Berlin (epd). Den Einen gehen sie nicht weit genug, den Anderen zu weit: Die Beschlüsse der Ministerpräsidentenkonferenz vom 10. Mai mit dem Ziel konsequenterer Abschiebung abgelehnter Asylbewerber sorgen für Kritik von verschiedenen Seiten. Während Sozialverbände und Flüchtlingsorganisationen die Ankündigungen teils harsch kritisierten, gab es auch bei den im Bund mitregierenden Grünen Skepsis. „Beschlüsse der Ministerpräsidentenkonferenz ersetzen keine Gesetzgebungsverfahren im Parlament“, sagte die innenpolitische Sprecherin der Grünen im Bundestag, Lamya Kaddor, dem Evangelischen Pressedienst (epd). Dort werde man sich die Punkte „genau anschauen“.

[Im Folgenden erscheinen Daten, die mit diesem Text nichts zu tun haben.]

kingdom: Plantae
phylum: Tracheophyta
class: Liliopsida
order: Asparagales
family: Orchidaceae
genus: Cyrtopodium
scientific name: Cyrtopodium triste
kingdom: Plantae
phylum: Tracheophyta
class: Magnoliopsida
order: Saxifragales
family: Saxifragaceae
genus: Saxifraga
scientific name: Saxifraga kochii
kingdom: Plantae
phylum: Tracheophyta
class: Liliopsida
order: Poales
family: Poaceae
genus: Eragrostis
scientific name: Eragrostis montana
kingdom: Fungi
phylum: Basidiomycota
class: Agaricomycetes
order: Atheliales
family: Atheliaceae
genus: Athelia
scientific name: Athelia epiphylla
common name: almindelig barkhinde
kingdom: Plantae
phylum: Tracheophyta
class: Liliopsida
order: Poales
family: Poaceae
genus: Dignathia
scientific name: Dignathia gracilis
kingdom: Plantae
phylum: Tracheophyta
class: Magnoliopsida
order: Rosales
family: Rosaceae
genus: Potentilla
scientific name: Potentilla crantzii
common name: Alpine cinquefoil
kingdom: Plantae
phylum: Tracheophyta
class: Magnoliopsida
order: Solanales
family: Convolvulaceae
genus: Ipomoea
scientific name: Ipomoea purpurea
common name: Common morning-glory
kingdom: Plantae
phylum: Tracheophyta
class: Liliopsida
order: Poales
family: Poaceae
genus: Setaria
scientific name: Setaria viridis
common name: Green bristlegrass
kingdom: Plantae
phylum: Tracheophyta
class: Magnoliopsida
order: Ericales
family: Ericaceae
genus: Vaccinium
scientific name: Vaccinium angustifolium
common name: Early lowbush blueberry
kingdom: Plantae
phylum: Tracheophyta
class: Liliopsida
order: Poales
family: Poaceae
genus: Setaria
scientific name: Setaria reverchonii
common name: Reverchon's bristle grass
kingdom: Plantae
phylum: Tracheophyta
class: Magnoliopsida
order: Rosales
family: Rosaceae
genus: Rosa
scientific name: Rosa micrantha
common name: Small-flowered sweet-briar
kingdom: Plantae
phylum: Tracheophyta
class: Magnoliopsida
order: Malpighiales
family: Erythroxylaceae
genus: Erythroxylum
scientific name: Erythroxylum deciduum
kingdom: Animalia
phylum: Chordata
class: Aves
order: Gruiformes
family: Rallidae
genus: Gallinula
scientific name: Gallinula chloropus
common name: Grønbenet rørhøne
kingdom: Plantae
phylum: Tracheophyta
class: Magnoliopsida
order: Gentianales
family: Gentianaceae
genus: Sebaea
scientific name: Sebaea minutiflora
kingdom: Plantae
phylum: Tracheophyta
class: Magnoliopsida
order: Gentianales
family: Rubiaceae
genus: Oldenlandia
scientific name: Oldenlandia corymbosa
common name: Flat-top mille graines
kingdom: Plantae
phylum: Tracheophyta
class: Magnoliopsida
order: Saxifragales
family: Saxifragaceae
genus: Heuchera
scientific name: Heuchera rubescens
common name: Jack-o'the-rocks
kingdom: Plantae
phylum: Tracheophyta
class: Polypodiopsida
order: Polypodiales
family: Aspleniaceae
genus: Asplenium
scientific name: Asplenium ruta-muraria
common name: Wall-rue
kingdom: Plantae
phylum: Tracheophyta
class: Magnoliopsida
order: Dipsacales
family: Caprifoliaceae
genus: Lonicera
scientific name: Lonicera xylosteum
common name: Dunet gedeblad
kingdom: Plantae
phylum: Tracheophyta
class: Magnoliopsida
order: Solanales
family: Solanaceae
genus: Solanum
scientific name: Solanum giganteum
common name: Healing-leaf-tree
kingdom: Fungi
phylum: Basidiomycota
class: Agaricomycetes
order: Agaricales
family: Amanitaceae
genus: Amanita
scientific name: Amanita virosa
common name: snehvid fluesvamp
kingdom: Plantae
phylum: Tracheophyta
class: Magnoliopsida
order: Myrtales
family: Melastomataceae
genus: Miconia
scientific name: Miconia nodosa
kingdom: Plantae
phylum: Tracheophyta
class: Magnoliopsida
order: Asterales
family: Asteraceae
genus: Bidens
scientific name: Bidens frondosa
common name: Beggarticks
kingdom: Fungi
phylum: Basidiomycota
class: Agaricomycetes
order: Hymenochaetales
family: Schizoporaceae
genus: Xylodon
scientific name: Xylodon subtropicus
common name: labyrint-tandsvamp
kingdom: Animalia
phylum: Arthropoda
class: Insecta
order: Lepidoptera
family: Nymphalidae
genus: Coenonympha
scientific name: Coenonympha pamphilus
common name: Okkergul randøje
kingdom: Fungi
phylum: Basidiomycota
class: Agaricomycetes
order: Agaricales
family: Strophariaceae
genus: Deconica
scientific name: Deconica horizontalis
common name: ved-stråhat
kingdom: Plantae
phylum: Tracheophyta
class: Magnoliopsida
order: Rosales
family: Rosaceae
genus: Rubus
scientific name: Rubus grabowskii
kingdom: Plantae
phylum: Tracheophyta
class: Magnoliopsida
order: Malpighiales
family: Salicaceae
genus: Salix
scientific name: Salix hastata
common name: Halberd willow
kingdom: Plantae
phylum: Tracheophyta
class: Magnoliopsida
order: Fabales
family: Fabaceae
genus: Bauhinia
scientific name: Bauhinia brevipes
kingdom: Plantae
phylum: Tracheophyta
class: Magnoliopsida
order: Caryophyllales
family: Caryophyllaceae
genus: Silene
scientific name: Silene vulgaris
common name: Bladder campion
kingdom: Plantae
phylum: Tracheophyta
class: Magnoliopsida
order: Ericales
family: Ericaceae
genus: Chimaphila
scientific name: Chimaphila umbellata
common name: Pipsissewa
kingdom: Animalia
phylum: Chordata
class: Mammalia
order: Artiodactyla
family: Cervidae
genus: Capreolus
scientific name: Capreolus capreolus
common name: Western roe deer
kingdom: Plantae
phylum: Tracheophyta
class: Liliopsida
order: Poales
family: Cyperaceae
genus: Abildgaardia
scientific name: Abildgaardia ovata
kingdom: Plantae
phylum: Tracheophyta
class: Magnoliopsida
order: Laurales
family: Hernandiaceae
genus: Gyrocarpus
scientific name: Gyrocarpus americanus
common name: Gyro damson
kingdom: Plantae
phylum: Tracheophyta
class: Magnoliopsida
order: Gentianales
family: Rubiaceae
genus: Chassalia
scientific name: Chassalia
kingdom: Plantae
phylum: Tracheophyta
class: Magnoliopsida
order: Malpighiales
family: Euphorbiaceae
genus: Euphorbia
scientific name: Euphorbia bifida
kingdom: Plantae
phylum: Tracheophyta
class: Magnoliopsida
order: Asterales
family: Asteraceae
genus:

Die Kommunen äußerten sich enttäuscht über die Bund-Länder-Beschlüsse in der Flüchtlingspolitik. Der Präsident des Deutschen Städtetages, Markus Lewe (CDU), sagte: „Dieses Treffen war für uns unterm Strich eine ziemliche Enttäuschung.“ Der Präsident des Deutschen Landkreistages, Reinhard Sager (CDU), beklagte eine „Vertagung drängender Probleme“.
Bundeskanzler Olaf Scholz (SPD) verständigte sich mit den Regierungschefinnen und -chefs auf eine Reihe von angestrebten Maßnahmen, die Asylverfahren beschleunigen, Migration stärker steuern und Rückführungen derjenigen, die kein Bleiberecht in Deutschland haben, besser möglich machen sollen. Vieles davon liegt nicht allein in der Hand Deutschlands. Die Punkte im Papier zielen auch auf die EU-Flüchtlingspolitik und die angestrebten Migrationsabkommen mit Herkunftsstaaten von Asylbewerbern, wofür es die Kooperation dieser Staaten braucht.
Für andere Maßnahmen ist der Bund - konkret der Bundestag - zuständig. So sollen laut Beschlusspapier Georgien und Moldau als sichere Herkunftsstaaten eingestuft werden, was schnellere Asylverfahren zur Folge haben soll, und Regelungen rund um die Abschiebung weiter verschärft werden. Der Ausreisegewahrsam - eine Form der Festsetzung unterhalb der Haft - soll nach dem Willen der Bund-Länder-Runde für 28 Tage angeordnet werden dürfen statt bislang für maximal zehn.
Kaddor sagte, es sei klar sei, „dass es nicht zu einem Revival einer Innenpolitik kommen kann, bei der zwar Rechtsstaatlichkeit ausgehöhlt, aber kein einziges der echten Probleme gelöst wird“. Es gehe um eine menschliche Flüchtlingspolitik, die auch unter schwierigen Bedingungen Verantwortung für globale Krisen übernehmen wolle.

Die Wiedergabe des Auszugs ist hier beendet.